British daily The Financial Times has reported that AIG had lost $2 billion over the deals and the move is a sign that Securities and Exchange Commission action against Goldman Sachs could spark litigation from investors who lost money on mortgage-backed deals.
The US market regulator Securities and Exchange Commission last Friday slapped charges on Goldman Sachs for defrauding and causing a loss of over $1 billion to investors by misrepresenting information about a financial product tied to sub-prime mortgage securities.
The publication said that AIG is 'considering pursuing Goldman Sachs over losses incurred on $6 billion of insurance deals on mortgage-backed securities similar to one that led to fraud charges against the US bank'.
Quoting people close to the situation, the report noted that AIG was reviewing deals to insure $6 billion-worth of Goldman's collateralised debt obligations in the run-up to the crisis.
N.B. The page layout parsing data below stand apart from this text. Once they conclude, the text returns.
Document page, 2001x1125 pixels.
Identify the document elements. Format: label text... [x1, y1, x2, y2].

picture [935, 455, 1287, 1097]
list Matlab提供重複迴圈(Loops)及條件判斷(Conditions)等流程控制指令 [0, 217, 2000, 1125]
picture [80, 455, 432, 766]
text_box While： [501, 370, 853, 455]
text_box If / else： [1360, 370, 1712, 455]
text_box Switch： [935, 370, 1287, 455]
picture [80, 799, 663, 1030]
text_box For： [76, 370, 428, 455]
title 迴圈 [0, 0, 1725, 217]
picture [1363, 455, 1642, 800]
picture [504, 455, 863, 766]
AIG is yet to decide whether to take action, it added.
"Under a deal struck by AIG and Goldman last year, the bank agreed to cancel insurance on some $3 billion-worth of CDOs in exchange for keeping collateral worth about $2 billion," the daily said.
According to the publication, the CDOs being reviewed by AIG are part of a family of securities known as Abacus.
The SEC's complaint is focusing on one of the Abacus deals that is not among the securities insured by AIG.